Big Data is the hot buzzword of the moment, and typical of all buzzwords, there are claims that it will magically solve all problems. Big Data is not the magic it is often described as, but there is a fundamental truth beyond the hype. Big Data represents a true phase change in data system capabilities that has opened up previously impossible or economically impractical capabilities. Twenty years ago the large-scale simulation community went through a transformation to scale out to massively parallel processors, rather than relying on continued scale-up to faster processors. Big Data represents this same transformation for the data processing community - horizontal scaling that fundamentally changes data access and analysis capabilities, and the economics of these capabilities. From a data consumer's point of view, the ability to quickly access just the data that is needed, when it is needed, with the ability to easily browse to other data related to the phenomenon and location of interest will be a game-changer.

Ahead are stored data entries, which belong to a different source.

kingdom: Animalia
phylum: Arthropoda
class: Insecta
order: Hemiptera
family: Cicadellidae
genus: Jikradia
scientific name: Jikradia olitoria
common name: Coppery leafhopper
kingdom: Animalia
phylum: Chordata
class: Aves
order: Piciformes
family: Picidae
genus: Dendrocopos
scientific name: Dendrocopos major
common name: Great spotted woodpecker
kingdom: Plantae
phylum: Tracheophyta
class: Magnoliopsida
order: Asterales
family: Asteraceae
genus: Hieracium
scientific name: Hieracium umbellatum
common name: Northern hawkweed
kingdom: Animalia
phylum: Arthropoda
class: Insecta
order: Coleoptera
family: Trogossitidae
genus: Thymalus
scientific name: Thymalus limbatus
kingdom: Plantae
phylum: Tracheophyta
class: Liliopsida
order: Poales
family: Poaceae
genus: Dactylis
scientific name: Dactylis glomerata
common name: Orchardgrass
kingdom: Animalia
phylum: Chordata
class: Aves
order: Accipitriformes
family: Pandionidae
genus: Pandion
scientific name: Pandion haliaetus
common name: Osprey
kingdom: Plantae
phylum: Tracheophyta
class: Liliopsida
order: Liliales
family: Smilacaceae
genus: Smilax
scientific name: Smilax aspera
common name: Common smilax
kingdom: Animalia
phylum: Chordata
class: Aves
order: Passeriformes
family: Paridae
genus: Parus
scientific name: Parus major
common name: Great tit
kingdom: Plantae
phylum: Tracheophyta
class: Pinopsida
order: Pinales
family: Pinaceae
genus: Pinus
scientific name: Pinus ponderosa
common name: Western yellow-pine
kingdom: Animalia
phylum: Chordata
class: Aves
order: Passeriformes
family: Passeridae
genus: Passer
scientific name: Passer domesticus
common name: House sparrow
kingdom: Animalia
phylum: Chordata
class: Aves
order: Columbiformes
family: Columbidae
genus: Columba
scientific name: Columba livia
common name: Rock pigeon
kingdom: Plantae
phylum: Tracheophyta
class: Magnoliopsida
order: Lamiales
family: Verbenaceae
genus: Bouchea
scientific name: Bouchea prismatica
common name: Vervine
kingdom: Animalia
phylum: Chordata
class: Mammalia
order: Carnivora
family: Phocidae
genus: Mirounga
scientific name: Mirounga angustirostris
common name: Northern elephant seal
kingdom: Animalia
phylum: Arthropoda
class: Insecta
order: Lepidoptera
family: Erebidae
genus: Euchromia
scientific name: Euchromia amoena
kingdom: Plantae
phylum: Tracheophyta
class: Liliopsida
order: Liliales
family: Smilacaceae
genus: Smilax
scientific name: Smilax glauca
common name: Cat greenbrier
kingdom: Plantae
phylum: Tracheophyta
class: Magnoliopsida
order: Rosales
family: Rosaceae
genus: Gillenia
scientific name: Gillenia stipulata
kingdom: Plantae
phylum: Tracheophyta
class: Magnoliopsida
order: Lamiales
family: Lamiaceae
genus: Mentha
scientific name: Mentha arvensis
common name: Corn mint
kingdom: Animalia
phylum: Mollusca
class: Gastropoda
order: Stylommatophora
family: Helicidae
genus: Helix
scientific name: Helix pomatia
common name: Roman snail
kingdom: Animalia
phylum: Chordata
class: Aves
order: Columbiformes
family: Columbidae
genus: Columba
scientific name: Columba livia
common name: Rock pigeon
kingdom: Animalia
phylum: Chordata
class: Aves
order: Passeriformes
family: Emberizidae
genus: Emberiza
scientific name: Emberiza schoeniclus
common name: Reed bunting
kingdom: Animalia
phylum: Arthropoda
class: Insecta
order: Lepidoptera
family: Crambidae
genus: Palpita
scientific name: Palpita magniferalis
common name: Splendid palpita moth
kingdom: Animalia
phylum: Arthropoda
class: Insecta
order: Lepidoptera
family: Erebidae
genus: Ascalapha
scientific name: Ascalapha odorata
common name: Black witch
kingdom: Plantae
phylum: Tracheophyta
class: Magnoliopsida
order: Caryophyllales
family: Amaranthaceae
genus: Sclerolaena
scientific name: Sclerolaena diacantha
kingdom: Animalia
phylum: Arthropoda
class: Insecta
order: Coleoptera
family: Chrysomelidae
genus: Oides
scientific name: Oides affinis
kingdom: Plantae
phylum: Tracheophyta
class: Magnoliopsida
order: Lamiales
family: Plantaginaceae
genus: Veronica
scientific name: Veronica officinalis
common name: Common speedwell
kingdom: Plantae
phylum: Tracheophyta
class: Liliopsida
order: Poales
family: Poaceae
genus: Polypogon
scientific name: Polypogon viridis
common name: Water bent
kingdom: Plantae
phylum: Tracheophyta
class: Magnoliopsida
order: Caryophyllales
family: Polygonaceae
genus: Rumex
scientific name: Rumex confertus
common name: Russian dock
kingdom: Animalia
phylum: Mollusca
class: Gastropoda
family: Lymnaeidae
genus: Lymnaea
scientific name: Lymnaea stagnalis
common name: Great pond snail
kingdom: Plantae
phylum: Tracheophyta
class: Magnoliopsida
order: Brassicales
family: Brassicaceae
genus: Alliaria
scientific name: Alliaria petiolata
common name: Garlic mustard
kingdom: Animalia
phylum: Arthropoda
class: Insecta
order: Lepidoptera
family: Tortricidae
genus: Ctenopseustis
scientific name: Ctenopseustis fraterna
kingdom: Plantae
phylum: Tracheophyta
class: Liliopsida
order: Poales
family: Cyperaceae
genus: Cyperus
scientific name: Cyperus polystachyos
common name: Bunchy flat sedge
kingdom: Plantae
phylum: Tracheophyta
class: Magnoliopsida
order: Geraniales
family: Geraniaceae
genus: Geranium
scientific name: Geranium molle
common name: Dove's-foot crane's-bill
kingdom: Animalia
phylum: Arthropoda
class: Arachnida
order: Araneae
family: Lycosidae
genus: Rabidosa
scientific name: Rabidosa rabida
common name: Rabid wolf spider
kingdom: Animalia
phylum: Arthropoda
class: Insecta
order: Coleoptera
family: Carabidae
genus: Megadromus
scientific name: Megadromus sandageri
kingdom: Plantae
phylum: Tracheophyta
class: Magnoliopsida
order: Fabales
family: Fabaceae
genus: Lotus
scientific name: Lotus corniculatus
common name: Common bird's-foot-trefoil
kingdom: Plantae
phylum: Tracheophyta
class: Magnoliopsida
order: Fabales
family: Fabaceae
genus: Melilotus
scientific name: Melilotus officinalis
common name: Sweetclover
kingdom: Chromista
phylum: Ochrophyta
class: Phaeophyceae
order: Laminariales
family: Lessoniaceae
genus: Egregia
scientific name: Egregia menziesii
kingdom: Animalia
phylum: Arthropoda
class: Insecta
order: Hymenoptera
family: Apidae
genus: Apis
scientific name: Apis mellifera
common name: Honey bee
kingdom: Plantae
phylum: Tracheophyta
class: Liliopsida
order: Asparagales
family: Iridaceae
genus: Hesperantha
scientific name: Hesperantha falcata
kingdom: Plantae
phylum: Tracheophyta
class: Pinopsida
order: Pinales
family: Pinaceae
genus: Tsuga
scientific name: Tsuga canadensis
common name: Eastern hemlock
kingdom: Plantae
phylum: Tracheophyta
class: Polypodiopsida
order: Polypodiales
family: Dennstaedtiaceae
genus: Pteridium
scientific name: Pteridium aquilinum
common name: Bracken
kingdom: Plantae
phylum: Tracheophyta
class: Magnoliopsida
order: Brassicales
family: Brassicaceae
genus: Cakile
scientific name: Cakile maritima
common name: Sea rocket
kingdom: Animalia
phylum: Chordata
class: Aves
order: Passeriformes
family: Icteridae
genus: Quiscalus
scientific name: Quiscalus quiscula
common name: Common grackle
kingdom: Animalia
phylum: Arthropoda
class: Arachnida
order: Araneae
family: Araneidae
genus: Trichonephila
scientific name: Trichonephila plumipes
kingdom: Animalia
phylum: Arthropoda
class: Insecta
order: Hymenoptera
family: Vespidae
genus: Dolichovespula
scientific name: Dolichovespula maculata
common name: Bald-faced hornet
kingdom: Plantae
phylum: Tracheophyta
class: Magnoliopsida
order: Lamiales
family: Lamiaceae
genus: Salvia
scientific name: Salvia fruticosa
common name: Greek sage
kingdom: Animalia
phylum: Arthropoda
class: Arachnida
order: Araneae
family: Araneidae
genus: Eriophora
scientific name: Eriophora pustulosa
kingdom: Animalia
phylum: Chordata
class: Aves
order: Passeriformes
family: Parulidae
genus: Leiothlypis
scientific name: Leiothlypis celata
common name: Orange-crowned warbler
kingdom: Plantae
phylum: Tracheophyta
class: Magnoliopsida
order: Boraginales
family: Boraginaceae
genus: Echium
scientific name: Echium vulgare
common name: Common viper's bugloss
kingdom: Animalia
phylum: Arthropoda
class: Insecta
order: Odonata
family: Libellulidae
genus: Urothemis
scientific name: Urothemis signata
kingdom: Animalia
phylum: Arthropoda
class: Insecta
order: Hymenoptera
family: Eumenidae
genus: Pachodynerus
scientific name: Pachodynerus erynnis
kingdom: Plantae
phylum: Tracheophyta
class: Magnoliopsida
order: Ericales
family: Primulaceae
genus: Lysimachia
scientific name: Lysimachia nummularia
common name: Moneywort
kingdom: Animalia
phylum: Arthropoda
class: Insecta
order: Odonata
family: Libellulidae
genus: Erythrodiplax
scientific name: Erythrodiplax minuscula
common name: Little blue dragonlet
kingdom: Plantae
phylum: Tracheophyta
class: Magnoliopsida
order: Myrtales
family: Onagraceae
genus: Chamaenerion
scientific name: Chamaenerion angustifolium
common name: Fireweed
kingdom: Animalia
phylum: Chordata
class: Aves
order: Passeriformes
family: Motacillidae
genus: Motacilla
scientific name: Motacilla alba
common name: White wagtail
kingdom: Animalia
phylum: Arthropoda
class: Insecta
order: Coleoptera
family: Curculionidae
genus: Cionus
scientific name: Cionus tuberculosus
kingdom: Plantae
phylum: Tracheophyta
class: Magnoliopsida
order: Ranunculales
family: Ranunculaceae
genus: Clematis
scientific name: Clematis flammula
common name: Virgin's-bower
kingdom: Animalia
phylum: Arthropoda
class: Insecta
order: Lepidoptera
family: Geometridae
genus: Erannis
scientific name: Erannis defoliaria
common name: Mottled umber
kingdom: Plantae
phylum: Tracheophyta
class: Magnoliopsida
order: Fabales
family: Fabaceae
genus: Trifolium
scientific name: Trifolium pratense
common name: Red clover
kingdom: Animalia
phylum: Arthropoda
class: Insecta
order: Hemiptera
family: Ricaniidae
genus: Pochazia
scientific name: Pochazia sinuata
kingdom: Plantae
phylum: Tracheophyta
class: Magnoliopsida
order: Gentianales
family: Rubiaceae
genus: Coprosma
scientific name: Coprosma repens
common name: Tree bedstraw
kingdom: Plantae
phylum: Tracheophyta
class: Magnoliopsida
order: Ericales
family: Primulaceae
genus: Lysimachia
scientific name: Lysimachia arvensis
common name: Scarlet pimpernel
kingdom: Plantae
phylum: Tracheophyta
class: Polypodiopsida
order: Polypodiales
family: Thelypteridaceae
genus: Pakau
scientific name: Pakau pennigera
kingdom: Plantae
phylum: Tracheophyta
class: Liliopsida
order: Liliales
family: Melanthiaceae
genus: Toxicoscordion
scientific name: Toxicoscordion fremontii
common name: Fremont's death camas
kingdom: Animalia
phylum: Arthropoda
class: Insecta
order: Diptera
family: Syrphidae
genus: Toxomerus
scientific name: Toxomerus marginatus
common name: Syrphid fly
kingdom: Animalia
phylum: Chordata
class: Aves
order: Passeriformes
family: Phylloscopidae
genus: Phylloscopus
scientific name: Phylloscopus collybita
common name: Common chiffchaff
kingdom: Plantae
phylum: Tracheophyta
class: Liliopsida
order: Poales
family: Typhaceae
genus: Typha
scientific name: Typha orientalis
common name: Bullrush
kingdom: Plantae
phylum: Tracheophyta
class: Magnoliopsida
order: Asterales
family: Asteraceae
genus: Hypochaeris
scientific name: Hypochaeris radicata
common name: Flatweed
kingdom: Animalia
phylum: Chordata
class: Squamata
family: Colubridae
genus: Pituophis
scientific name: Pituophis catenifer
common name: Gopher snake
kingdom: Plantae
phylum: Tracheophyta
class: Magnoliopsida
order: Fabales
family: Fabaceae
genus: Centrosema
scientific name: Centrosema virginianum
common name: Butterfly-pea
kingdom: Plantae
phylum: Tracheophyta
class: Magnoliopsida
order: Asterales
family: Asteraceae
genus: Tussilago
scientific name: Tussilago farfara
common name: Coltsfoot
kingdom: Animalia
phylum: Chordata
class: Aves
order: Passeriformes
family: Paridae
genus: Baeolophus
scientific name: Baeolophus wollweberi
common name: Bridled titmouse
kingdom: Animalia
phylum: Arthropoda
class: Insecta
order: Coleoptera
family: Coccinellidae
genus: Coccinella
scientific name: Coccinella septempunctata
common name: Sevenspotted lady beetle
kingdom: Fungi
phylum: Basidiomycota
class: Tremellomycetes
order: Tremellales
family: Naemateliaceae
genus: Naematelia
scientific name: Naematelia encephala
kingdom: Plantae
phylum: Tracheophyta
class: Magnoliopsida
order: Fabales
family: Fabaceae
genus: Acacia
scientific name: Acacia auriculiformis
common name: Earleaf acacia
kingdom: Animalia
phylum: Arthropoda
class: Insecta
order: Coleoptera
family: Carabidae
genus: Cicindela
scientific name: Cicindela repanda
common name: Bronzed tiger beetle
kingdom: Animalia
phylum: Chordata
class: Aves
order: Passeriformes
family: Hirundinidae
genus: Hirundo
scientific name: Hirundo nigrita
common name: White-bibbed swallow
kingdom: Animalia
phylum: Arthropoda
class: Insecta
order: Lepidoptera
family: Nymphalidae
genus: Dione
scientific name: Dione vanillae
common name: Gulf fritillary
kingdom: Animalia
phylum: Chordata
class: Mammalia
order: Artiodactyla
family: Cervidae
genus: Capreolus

So how will Big Data enable the Weather Ready Nation? Big Data will transform the weather enterprise by lowering the friction on the data. Friction is the appropriate term to describe the difficulty of getting data from where it is to where it is needed. Our current processes are optimized for those who produce data, but there are no additional optimization processes for facilitating the consumption of the data. We disseminate data to experts who know where the sites are that provide regularly updated zip files of data, what the origins are of that data, what the underlying science is that drove the production of the data, how the data was processed by others before they got it, how to parse and interpret the contents of the data files, and how to transform and integrate the data so they can then filter for what they need. This is a complicated process that prevents non-experts from deriving value from critical forecast and observation data.

We have built a data platform that lowers the friction for disseminating data with a consumer-oriented focus. This talk will describe the core Big Data technology that will drive the Weather Ready Nation, our data-as-a-service platform and how it will lower the friction, and our approach to make the provenance of the data accessible to non-experts.